Protip: if you’re writing a blog about writing, don’t undermine your own authority by revealing a profound ignorance of publishing. Acknowledgments of direct source material are not discretionary. They are made for legal reasons and to ward against accusations of plagiarism.
Thanks for the wisdom, MTM, but my point was that novelists must protect the integrity of their stories by not needlessly revealing sources.
No one in his right mind would question acknowledgments that are legally necessary. I assumed we had a common understanding of that, but apparently I should have spelled it out.
Again, my concern is about including sources not legally required. Not even publishers insist on this. My novel I Killed Hemingway drew heavily on several excellent biographies of Ernest Hemingway. I did not acknowledge any of them inside the book because to do so would have damaged the effectiveness of my concept–nor did St. Martin’s or Picador or their lawyers (!) even suggest it.
Novels are inventions; even when “fact-based” they enter the world as products of imagination. That is a vulnerable state, and the point of my post was and is that novelists should be prepared to nurture and protect it. Where FICTION is concerned, that means resisting the urge to thank in print every source that ever inspired the writer.
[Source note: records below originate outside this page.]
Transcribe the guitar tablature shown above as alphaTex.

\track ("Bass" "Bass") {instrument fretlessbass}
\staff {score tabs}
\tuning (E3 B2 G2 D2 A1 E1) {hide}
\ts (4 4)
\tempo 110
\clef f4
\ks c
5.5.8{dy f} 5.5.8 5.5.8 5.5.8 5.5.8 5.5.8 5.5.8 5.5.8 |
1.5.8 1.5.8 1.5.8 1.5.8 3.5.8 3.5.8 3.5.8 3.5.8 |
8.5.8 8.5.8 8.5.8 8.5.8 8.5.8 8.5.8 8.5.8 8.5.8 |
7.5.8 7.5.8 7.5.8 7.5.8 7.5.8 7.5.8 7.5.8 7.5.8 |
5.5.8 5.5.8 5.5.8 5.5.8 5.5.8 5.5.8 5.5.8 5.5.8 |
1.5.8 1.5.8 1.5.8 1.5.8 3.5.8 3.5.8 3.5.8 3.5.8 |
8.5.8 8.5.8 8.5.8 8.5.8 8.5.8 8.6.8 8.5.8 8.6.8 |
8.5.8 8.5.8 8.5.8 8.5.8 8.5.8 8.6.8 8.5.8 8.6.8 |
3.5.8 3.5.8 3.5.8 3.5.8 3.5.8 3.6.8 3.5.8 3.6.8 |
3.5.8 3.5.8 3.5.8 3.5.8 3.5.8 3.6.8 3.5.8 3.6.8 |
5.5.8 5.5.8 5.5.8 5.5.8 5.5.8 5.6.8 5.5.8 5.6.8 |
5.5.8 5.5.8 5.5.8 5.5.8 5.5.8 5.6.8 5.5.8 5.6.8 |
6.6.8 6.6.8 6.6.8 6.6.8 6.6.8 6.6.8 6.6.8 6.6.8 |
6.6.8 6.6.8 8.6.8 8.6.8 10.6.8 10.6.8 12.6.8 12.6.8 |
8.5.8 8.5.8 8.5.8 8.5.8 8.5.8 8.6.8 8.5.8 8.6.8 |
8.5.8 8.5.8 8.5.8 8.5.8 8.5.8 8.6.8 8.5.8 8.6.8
On occasion I’ve wrestled with my publishers over issues of permission and attribution. Sometimes I won, sometimes I lost. If I’ve learned anything, it’s how quickly house lawyers will run to tell you you’ve crossed a line. But that’s their job. It’s the novelist’s job to make their story as close to 100% successful as possible. Full stop.
I stand by my post.
A novelist is not obliged to acknowledge sources that serve as inspiration for an imagined story. This blogger is not talking about Doris Kearns Goodwin plagiarizing from a biography or anything like that. The commenter shoots arrows but is wrong when he accuses the blogger of “revealing an ignorance of publishing.” This anonymous commenter doesn’t understand the difference between fiction and biography or get that somebody can draw on a documented source without plagiarizing.